▶ [What the exercise asks]: Change every "appetite" in the listing below to "hunger", leave all other text as it is, and rewrite the lines without the pictures.
[Start of Attachment]
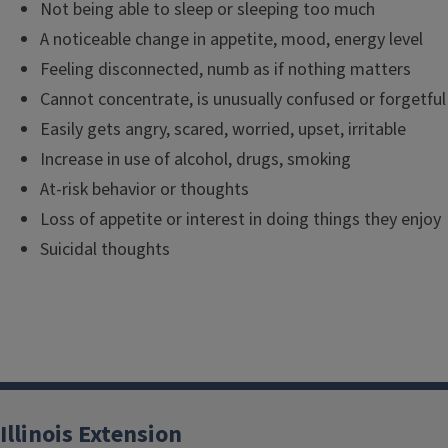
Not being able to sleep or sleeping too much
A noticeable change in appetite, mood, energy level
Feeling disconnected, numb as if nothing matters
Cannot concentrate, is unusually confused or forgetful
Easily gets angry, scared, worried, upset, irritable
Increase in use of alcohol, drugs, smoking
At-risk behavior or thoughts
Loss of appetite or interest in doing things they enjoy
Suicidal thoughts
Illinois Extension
[End of Attachment]
▶ [Task answer]:
Not being able to sleep or sleeping too much
A noticeable change in hunger, mood, energy level
Feeling disconnected, numb as if nothing matters
Cannot concentrate, is unusually confused or forgetful
Easily gets angry, scared, worried, upset, irritable
Increase in use of alcohol, drugs, smoking
At-risk behavior or thoughts
Loss of hunger or interest in doing things they enjoy
Suicidal thoughts
Illinois Extension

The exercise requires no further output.